The Royal College of GPs has responded to new data on general practice consultations published by NHS Digital today
Professor Martin Marshall, chair of the Royal College of GPs, said: “GPs and our teams have been working incredibly hard throughout the pandemic ensuring that services have been available, albeit delivered differently than usual in many cases.
“This has been to maintain infection control in surgeries and keep patients and staff safe – as well as ensuring GPs have been able to continue working, delivering patient care. Where face to face appointments have been necessary, they will have been facilitated in a way that has kept patients as safe as possible – and we are currently seeing around half of appointments in general practice delivered in person.

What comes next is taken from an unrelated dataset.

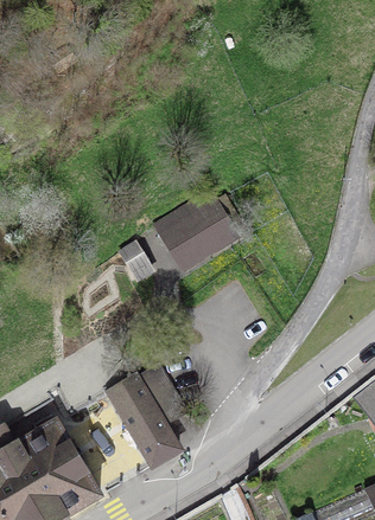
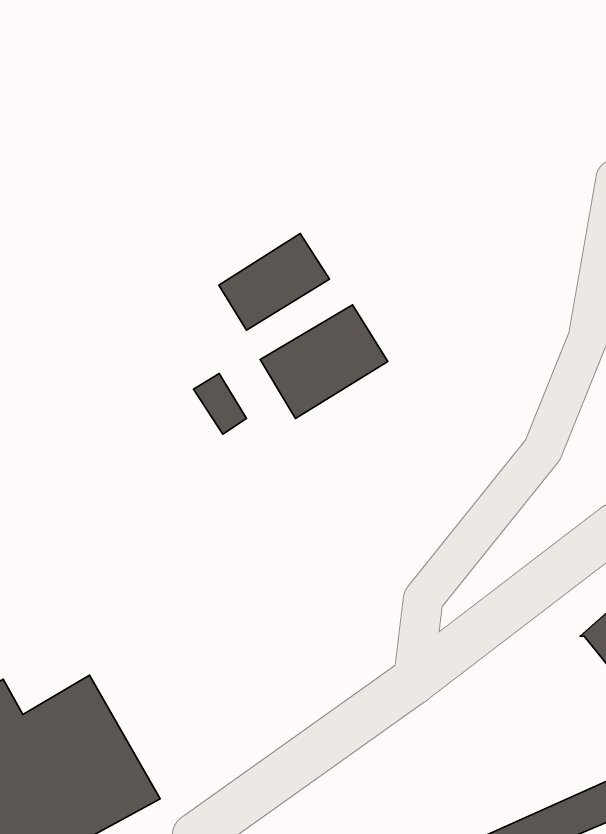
building: none -> [219,233,329,330]
building: [110,366,184,464] -> none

“We know that during the first lockdown, there was a drop-off in general practice consultations being delivered, which is reflected in this data. This could have been down various factors, including patients being reluctant to seek medical care for fear of contracting COVID-19 or concerns that they were being a burden on the NHS during the pandemic, or a lack of clarity around ‘stay at home’ guidance. However, by last summer GP consultation rates were around or exceeding normal levels. We also need to remember that counting consultation numbers is a rather blunt measure of workload in general practice that doesn’t account for complexity of consultations, which has increased during the pandemic with, on average, nearly three problems being presented at each visit.
“GPs and our teams are currently taking a leading role in the COVID vaccination programme, delivering around 75% of jabs in England: this has been a Herculanean effort that is unlikely to be fully reflected in today’s data. It is also unlikely to reflect the full extent of the expanded flu vaccination programme, delivered in general practice with record uptake of more than 80% amongst patients over-65.
“As well as delivering the COVID vaccination programme, GPs and our teams are continuing to deliver the care our patients rely on us for – and we will be at the forefront of caring for those whose health has been directly or indirectly impacted by COVID-19. We urgently need more GPs and more members of the practice team to continue delivering the care our patients need, now and in the future.”